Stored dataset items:
========================================
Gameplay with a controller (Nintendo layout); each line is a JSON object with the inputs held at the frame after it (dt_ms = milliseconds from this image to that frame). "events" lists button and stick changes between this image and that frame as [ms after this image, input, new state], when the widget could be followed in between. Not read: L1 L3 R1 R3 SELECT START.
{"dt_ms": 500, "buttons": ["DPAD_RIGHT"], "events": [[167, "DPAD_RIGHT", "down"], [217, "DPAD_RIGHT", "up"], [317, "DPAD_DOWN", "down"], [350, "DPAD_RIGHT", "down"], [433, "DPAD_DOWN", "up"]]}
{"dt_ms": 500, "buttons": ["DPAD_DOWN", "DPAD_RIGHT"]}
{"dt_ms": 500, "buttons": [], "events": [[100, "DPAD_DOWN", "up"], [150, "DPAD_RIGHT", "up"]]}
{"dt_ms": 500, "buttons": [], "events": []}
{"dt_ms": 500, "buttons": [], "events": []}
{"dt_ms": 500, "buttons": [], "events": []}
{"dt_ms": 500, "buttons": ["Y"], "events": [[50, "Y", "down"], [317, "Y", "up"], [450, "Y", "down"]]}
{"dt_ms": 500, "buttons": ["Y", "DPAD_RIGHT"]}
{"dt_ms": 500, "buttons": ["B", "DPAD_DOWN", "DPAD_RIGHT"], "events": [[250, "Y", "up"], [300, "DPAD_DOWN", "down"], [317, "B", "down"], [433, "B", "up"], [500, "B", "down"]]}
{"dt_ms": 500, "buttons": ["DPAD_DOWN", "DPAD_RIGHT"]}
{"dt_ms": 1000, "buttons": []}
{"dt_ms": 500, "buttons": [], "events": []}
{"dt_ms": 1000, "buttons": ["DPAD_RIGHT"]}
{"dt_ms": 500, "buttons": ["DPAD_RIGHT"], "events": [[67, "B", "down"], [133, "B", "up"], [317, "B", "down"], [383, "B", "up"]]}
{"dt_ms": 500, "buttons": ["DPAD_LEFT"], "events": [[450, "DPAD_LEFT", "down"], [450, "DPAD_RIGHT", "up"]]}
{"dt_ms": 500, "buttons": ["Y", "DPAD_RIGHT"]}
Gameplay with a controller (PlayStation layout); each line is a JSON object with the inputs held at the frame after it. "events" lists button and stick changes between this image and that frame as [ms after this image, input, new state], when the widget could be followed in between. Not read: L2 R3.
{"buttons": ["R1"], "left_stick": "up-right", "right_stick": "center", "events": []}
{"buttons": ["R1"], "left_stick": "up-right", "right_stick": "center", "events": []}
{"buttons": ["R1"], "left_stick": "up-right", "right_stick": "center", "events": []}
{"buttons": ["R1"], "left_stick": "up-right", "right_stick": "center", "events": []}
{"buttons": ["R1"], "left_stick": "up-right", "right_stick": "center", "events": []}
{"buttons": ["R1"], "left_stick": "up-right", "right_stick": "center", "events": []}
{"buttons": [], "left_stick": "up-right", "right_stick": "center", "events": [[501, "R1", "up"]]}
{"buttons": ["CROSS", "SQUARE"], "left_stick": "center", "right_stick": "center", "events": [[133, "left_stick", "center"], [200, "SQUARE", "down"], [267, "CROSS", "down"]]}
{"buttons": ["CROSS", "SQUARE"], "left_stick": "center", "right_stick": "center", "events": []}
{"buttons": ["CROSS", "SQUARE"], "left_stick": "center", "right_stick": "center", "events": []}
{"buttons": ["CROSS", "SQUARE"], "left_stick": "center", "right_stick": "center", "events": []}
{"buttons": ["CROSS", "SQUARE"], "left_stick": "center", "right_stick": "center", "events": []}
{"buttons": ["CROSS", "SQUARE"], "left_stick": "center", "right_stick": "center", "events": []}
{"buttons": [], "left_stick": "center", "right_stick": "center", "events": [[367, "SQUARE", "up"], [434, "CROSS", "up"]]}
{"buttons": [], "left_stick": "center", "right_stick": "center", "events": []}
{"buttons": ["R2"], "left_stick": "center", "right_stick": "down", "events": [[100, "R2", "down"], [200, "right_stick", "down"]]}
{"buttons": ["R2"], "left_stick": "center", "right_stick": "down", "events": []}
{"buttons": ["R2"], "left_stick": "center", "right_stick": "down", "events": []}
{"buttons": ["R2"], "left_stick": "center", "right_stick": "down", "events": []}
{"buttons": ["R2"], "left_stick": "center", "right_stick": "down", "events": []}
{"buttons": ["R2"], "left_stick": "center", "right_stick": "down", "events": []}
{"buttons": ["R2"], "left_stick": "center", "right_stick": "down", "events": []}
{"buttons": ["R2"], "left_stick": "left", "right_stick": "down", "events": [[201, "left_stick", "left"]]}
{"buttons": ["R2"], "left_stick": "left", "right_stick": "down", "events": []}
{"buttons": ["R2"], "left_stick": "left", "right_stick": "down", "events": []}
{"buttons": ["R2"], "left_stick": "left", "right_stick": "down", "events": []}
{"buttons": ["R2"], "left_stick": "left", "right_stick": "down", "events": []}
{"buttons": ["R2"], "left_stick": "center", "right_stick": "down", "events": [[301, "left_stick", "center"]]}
========================================
Problem requirements:
List each line of the records that holds the string "held".

Solution to this task:
Gameplay with a controller (Nintendo layout); each line is a JSON object with the inputs held at the frame after it (dt_ms = milliseconds from this image to that frame). "events" lists button and stick changes between this image and that frame as [ms after this image, input, new state], when the widget could be followed in between. Not read: L1 L3 R1 R3 SELECT START.
Gameplay with a controller (PlayStation layout); each line is a JSON object with the inputs held at the frame after it. "events" lists button and stick changes between this image and that frame as [ms after this image, input, new state], when the widget could be followed in between. Not read: L2 R3.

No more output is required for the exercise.